Exercise material »
*****

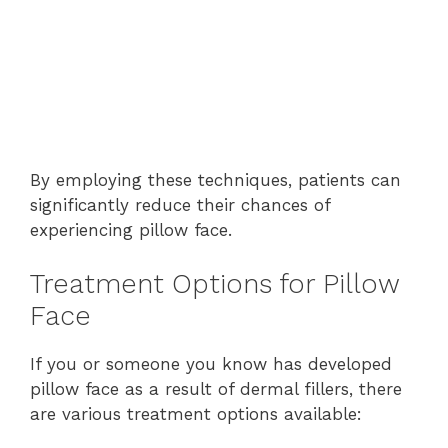
By employing these techniques, patients can
significantly reduce their chances of
experiencing pillow face.
Treatment Options for Pillow
Face
If you or someone you know has developed
pillow face as a result of dermal fillers, there
are various treatment options available:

*****

What you need to do » Find the line with "pillow face as" in the listing. Reproduce it and all the lines after it, exactly, through the last line.

Solution for this problem »
pillow face as a result of dermal fillers, there
are various treatment options available:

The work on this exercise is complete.